ASSIGNMENT:
Return the records below in full. Keep every word exact and skip the images.

INPUT DATA:
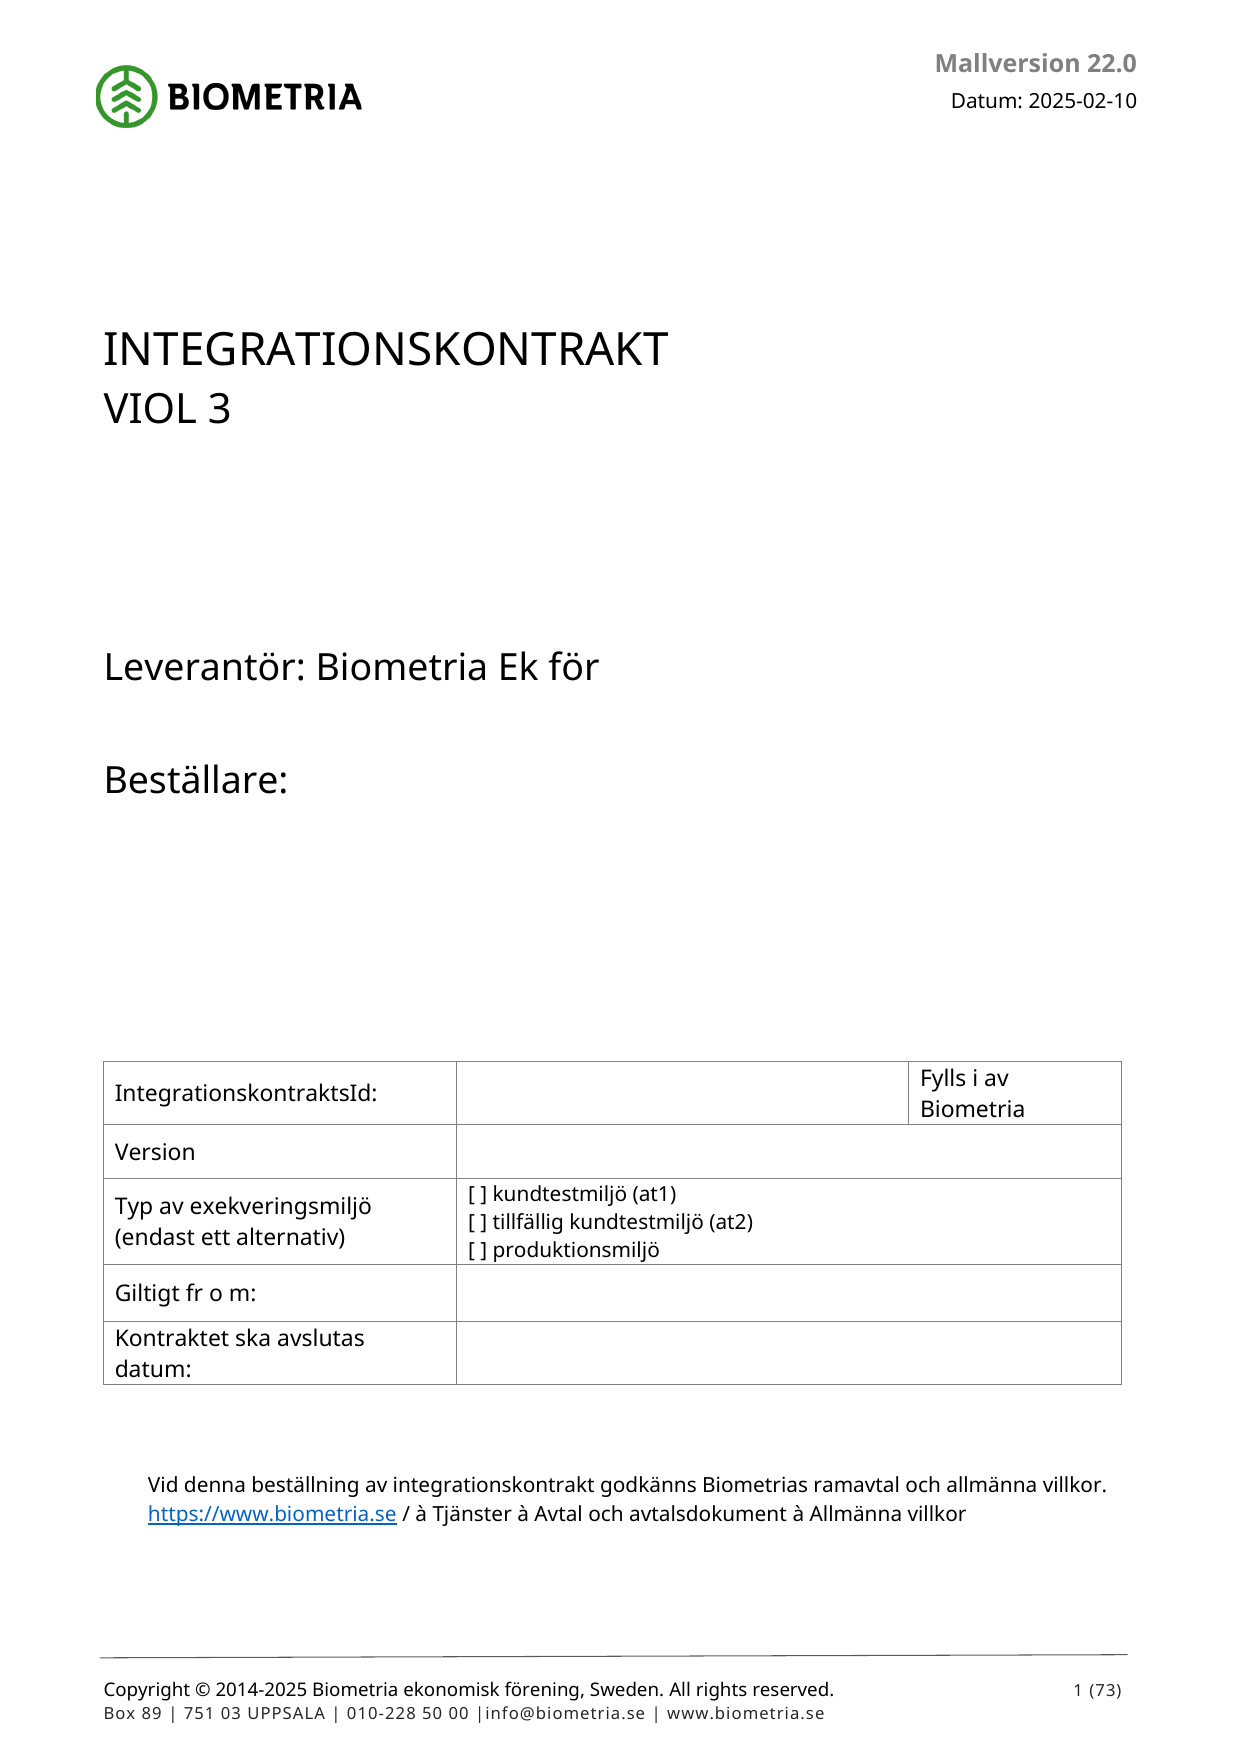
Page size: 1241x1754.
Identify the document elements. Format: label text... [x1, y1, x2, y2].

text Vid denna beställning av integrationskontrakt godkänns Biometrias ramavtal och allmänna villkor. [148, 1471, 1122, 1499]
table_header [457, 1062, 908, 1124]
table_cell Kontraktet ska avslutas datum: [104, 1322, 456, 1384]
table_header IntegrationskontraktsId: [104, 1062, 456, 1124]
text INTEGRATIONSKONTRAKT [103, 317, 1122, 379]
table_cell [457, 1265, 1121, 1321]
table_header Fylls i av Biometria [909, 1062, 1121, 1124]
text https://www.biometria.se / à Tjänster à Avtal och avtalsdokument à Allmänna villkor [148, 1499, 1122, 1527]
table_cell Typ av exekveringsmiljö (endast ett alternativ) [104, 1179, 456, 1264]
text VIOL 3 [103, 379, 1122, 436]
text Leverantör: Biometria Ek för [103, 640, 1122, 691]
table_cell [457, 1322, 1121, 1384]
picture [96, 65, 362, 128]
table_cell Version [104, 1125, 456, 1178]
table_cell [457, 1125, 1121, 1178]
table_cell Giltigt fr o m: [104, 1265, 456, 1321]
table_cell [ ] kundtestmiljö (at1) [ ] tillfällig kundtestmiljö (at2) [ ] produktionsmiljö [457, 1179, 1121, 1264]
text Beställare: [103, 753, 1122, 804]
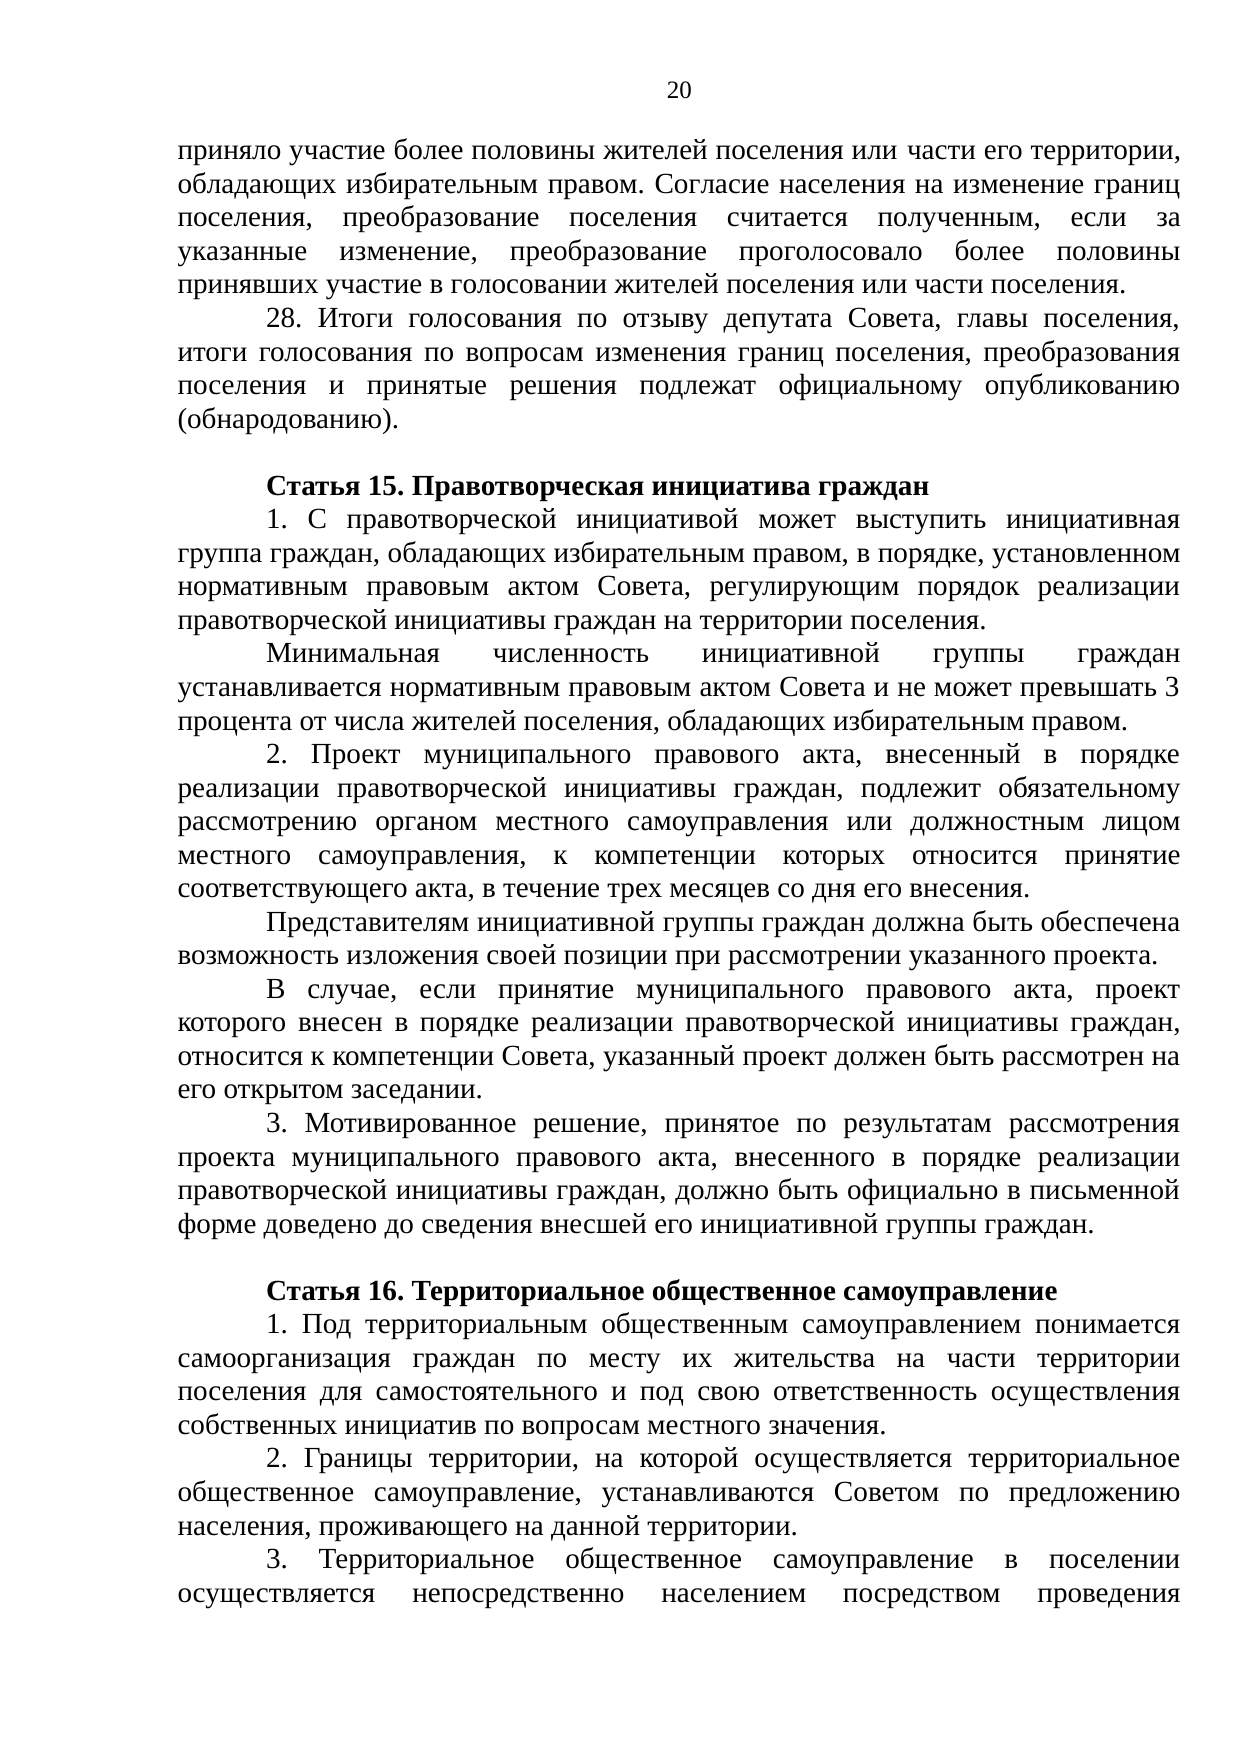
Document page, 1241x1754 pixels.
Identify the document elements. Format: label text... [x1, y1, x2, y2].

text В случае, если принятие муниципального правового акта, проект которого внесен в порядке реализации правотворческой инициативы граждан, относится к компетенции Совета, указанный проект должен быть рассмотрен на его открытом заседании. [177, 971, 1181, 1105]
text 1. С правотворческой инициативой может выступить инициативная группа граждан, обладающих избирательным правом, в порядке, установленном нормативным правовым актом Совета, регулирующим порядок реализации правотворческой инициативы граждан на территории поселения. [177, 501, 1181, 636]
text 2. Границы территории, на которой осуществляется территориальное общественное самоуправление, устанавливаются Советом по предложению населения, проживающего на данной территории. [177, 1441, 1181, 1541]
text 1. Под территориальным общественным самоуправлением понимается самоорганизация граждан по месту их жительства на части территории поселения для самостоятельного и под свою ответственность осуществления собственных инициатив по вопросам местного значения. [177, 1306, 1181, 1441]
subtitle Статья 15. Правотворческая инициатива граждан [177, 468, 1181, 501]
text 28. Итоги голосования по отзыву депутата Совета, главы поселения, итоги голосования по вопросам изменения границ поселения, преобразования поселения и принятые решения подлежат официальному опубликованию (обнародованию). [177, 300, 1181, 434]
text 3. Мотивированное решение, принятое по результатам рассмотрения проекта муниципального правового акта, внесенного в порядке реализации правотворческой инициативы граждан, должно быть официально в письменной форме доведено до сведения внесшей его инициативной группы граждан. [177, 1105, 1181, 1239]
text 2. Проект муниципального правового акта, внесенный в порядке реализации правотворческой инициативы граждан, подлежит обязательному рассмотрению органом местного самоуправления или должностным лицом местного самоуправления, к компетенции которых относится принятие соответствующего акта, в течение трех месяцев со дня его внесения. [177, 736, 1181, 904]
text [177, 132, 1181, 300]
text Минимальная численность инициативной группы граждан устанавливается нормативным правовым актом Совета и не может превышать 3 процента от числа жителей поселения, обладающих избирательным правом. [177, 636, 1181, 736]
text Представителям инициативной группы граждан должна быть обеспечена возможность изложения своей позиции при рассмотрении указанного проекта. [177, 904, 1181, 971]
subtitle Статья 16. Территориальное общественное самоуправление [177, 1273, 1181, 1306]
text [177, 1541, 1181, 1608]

ANSWER TO THIS TASK:
Page size: 1241x1754.
Identify the document elements. Format: label text... [x1, y1, x2, y2].

text Vid denna beställning av integrationskontrakt godkänns Biometrias ramavtal och allmänna villkor. [148, 1471, 1122, 1499]
table_header [457, 1062, 908, 1124]
table_cell Kontraktet ska avslutas datum: [104, 1322, 456, 1384]
table_header IntegrationskontraktsId: [104, 1062, 456, 1124]
text INTEGRATIONSKONTRAKT [103, 317, 1122, 379]
table_cell [457, 1265, 1121, 1321]
table_header Fylls i av Biometria [909, 1062, 1121, 1124]
text https://www.biometria.se / à Tjänster à Avtal och avtalsdokument à Allmänna villkor [148, 1499, 1122, 1527]
table_cell Typ av exekveringsmiljö (endast ett alternativ) [104, 1179, 456, 1264]
text VIOL 3 [103, 379, 1122, 436]
text Leverantör: Biometria Ek för [103, 640, 1122, 691]
table_cell [457, 1322, 1121, 1384]
picture [96, 65, 362, 128]
table_cell Version [104, 1125, 456, 1178]
table_cell [457, 1125, 1121, 1178]
table_cell Giltigt fr o m: [104, 1265, 456, 1321]
table_cell [ ] kundtestmiljö (at1) [ ] tillfällig kundtestmiljö (at2) [ ] produktionsmiljö [457, 1179, 1121, 1264]
text Beställare: [103, 753, 1122, 804]
Document page, 1241x1754 pixels.
Identify the document elements. Format: label text... [x1, y1, x2, y2].

text В случае, если принятие муниципального правового акта, проект которого внесен в порядке реализации правотворческой инициативы граждан, относится к компетенции Совета, указанный проект должен быть рассмотрен на его открытом заседании. [177, 971, 1181, 1105]
text 1. С правотворческой инициативой может выступить инициативная группа граждан, обладающих избирательным правом, в порядке, установленном нормативным правовым актом Совета, регулирующим порядок реализации правотворческой инициативы граждан на территории поселения. [177, 501, 1181, 636]
text 2. Границы территории, на которой осуществляется территориальное общественное самоуправление, устанавливаются Советом по предложению населения, проживающего на данной территории. [177, 1441, 1181, 1541]
text 1. Под территориальным общественным самоуправлением понимается самоорганизация граждан по месту их жительства на части территории поселения для самостоятельного и под свою ответственность осуществления собственных инициатив по вопросам местного значения. [177, 1306, 1181, 1441]
subtitle Статья 15. Правотворческая инициатива граждан [177, 468, 1181, 501]
text 28. Итоги голосования по отзыву депутата Совета, главы поселения, итоги голосования по вопросам изменения границ поселения, преобразования поселения и принятые решения подлежат официальному опубликованию (обнародованию). [177, 300, 1181, 434]
text 3. Мотивированное решение, принятое по результатам рассмотрения проекта муниципального правового акта, внесенного в порядке реализации правотворческой инициативы граждан, должно быть официально в письменной форме доведено до сведения внесшей его инициативной группы граждан. [177, 1105, 1181, 1239]
text 2. Проект муниципального правового акта, внесенный в порядке реализации правотворческой инициативы граждан, подлежит обязательному рассмотрению органом местного самоуправления или должностным лицом местного самоуправления, к компетенции которых относится принятие соответствующего акта, в течение трех месяцев со дня его внесения. [177, 736, 1181, 904]
text [177, 132, 1181, 300]
text Минимальная численность инициативной группы граждан устанавливается нормативным правовым актом Совета и не может превышать 3 процента от числа жителей поселения, обладающих избирательным правом. [177, 636, 1181, 736]
text Представителям инициативной группы граждан должна быть обеспечена возможность изложения своей позиции при рассмотрении указанного проекта. [177, 904, 1181, 971]
subtitle Статья 16. Территориальное общественное самоуправление [177, 1273, 1181, 1306]
text [177, 1541, 1181, 1608]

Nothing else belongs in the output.